A research team led by Dr. Yong-hun Kim succeeded in creating the world’s first neuromorphic semiconductor devices with high integration and high flexibility by applying lithium-ion thin films to transparent flexible substrates. The researchers are in the Department of Energy & Electronic Materials at the Korea Institute of Materials Science (KIMS), a government-funded research institute under the Ministry of Science and ICT.

To develop a next-generation artificial intelligence semiconductor device with high integration and high flexibility, ultra-thin lithium-ion on a flexible substrate, Colorless Polyimide, is grafted with a two-dimensional nanomaterial synthesized at low temperature by plasma chemical vapor deposition. The research team confirmed that it showed a high handwriting pattern recognition rate of 95% without any noticeable performance degradation due to conducting a flexibility test with a curvature radius of 10 to 30 millimeters (mm) and repeated bending and unfolding 700 times.

Until now, most artificial intelligence semiconductor devices have been fabricated based on hard silicon substrates, and there has been a limit to making synaptic semiconductor devices that are mechanically flexible and highly reliable in the form of wearables. Through the lithium-ion ultra-thin filming process and the synthesis of two-dimensional nanomaterials at a low temperature of 300°C or less, which were carried out in previous research, the research team was able to develop a highly integrated, highly flexible artificial intelligence semiconductor device on a highly flexible substrate.

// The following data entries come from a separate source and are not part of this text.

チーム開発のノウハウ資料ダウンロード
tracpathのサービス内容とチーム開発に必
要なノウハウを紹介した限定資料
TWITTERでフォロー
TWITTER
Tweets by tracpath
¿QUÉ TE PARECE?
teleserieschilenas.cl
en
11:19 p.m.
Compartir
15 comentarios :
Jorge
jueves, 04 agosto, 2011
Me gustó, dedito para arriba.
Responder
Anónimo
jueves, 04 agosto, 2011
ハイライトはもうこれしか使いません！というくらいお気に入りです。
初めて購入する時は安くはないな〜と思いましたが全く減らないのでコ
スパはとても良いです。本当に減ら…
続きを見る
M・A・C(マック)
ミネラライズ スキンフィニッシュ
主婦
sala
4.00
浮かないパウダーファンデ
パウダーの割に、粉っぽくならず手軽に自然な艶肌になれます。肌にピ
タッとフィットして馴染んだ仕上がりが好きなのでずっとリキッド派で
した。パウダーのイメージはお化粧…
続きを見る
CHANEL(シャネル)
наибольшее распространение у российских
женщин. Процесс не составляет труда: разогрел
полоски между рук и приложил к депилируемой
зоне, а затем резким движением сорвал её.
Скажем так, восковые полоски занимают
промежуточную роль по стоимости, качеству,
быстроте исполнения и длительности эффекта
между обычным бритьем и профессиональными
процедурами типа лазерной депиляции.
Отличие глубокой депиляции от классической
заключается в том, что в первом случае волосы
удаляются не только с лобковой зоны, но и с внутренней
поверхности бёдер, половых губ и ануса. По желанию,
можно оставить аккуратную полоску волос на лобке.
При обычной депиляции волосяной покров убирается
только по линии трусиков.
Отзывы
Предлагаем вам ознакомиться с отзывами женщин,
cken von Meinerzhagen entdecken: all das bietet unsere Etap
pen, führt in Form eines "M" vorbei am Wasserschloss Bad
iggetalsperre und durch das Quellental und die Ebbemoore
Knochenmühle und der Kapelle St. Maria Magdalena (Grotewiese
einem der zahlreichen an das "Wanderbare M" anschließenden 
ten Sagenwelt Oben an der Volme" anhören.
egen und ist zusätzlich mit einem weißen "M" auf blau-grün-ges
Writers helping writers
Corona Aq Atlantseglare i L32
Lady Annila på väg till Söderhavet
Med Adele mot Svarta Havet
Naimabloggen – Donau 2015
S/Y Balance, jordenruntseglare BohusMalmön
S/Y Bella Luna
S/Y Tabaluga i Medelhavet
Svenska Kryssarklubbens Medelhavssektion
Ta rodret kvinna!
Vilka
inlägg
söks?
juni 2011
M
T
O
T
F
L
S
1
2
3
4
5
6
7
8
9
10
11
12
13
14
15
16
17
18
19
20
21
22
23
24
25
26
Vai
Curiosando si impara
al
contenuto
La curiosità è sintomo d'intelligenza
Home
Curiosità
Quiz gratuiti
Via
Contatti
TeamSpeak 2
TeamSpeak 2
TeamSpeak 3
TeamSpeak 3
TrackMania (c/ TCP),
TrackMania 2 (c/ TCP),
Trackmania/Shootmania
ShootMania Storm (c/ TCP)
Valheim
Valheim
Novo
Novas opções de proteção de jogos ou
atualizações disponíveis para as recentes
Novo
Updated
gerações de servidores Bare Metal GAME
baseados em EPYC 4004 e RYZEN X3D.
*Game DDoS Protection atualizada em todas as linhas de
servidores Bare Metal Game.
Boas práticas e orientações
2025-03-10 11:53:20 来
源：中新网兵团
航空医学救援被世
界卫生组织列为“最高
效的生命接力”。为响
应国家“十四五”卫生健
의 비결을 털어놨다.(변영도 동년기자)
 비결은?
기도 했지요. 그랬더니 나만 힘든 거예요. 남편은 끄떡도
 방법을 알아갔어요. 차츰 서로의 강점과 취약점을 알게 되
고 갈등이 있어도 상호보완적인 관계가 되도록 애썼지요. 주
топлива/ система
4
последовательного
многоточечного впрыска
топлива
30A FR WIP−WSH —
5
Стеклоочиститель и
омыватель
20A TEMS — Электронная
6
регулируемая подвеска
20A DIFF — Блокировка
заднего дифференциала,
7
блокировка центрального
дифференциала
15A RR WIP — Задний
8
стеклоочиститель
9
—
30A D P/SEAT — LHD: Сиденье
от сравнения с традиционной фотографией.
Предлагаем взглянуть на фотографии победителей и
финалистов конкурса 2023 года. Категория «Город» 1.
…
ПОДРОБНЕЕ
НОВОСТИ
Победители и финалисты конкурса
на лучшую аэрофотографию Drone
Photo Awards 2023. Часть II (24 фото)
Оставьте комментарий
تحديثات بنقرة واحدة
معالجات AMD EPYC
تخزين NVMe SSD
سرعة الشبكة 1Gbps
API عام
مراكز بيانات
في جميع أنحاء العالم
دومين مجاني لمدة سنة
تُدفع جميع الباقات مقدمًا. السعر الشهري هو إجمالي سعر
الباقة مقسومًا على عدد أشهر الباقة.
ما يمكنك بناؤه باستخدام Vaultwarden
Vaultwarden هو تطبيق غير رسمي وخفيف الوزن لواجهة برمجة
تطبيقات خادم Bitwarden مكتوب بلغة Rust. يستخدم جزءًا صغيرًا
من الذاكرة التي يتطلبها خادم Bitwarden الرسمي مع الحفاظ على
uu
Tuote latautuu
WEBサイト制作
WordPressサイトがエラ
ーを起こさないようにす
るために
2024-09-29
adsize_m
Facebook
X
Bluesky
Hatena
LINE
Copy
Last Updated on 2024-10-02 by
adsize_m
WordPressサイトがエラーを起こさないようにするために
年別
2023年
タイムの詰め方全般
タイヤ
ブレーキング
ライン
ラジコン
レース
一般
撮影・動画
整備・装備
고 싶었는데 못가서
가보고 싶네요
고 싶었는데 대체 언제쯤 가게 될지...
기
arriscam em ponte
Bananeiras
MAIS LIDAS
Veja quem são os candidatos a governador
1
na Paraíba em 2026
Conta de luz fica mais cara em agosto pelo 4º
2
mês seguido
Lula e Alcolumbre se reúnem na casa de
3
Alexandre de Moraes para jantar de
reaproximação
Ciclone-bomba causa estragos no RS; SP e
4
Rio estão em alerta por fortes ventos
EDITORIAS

The research team's next-generation high-integration, high-flexibility neuromorphic semiconductor device technology does not require CPU and memory, which are von Neumann-type information processing devices and information storage devices, respectively, and can simultaneously process and store information with low power. It can be a crucial element for wearable low-power intelligent sensors and edge computing.

Dr. Yong-hun Kim, the senior researcher, said, “If this technology is commercialized, it is expected to solve the processing delays of big data processing among wearable IoT devices. The technology can be applied to various fields, including wearable edge computing and low-power wearable AI devices such as new types of AI haptic and vision sensors.”

The Major Project of KIMS funded this research under the Ministry of Science and ICT and Material Innovation Leading Project of the National Research Foundation of Korea. It was published on March 24th in the March issue of Small Methods (IF: 15.367/ Byeong-jin Park and Seung-kwon Hwang, the co-first authors and student researcher), a world-renowned academic journal published by Wiley.